Autonomous navigation of robots in harsh and GPS denied subterranean (SubT) environments with lack of natural or poor illumination is a challenging task that fosters the development of algorithms for pose estimation and mapping. Inspired by the need for real-life deployment of autonomous robots in such environments, this article presents an experimental comparative study of 3D SLAM algorithms.

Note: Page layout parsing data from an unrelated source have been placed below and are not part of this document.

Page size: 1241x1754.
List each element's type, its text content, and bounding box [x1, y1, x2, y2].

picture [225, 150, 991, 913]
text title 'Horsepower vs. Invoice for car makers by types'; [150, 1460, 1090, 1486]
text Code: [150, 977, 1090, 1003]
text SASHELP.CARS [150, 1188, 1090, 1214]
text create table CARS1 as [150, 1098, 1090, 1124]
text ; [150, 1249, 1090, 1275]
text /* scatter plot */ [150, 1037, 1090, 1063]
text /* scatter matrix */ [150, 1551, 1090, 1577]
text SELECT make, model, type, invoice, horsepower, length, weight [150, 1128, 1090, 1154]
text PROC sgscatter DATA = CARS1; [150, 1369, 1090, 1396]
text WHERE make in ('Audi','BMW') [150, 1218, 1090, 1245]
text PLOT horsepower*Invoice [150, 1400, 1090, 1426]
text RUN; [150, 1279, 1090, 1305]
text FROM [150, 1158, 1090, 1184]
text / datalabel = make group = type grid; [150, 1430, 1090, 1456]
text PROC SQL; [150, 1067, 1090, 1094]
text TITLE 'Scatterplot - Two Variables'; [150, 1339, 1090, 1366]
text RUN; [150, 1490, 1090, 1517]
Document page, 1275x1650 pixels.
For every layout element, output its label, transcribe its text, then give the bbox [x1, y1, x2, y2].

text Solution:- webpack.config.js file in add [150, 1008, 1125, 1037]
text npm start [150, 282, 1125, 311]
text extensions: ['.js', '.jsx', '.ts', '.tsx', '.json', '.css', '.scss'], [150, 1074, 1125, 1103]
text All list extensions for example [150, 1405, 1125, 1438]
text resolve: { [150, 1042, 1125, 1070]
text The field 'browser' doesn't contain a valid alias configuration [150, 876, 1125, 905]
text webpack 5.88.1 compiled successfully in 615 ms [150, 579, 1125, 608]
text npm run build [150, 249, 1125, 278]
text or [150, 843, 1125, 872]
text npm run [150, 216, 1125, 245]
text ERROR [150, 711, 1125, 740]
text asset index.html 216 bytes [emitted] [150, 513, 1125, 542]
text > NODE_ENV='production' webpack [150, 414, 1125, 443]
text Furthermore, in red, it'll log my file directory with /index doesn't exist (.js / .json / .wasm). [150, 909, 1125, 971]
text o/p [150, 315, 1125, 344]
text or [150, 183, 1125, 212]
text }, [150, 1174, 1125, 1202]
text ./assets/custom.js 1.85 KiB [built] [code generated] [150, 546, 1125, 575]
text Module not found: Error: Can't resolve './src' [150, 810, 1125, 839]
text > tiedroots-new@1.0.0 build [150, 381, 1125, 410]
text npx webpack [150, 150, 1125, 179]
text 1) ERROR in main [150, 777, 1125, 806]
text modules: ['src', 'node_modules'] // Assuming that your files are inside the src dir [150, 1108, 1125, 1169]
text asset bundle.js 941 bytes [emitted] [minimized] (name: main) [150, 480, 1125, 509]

The study focuses on state-of-the-art Lidar SLAM algorithms with open-source implementation that are i) lidar-only like BLAM, LOAM, A-LOAM, ISC-LOAM and hdl graph slam, or ii) lidar-inertial like LeGO-LOAM, Cartographer, LIO-mapping and LIO-SAM. The evaluation of the methods is performed based on a dataset collected from the Boston Dynamics Spot robot equipped with 3D lidar Velodyne Puck Lite and IMU Vectornav VN-100, during a mission in an underground tunnel. In the evaluation process poses and 3D tunnel reconstructions from SLAM algorithms are compared against each other to find methods with most solid performance in terms of pose accuracy and map quality.

翻译：在缺乏自然光照或光照不足、GPS信号受限的恶劣地下（SubT）环境中实现机器人自主导航是一项具有挑战性的任务，这促进了位姿估计与地图构建算法的发展。受此类环境中自主机器人实际部署需求的驱动，本文对3D SLAM算法进行了实验对比研究。研究聚焦于具有开源实现的最先进激光雷达SLAM算法，包括：i）纯激光雷达类算法，如BLAM、LOAM、A-LOAM、ISC-LOAM和hdl graph slam；ii）激光雷达-惯性融合类算法，如LeGO-LOAM、Cartographer、LIO-mapping和LIO-SAM。评估基于波士顿动力Spot机器人在地下隧道任务中采集的数据集进行，该机器人搭载了3D激光雷达Velodyne Puck Lite和惯性测量单元Vectornav VN-100。在评估过程中，通过对比各SLAM算法输出的位姿与3D隧道重建结果，确定了在位姿精度与地图质量方面表现最为稳健的方法。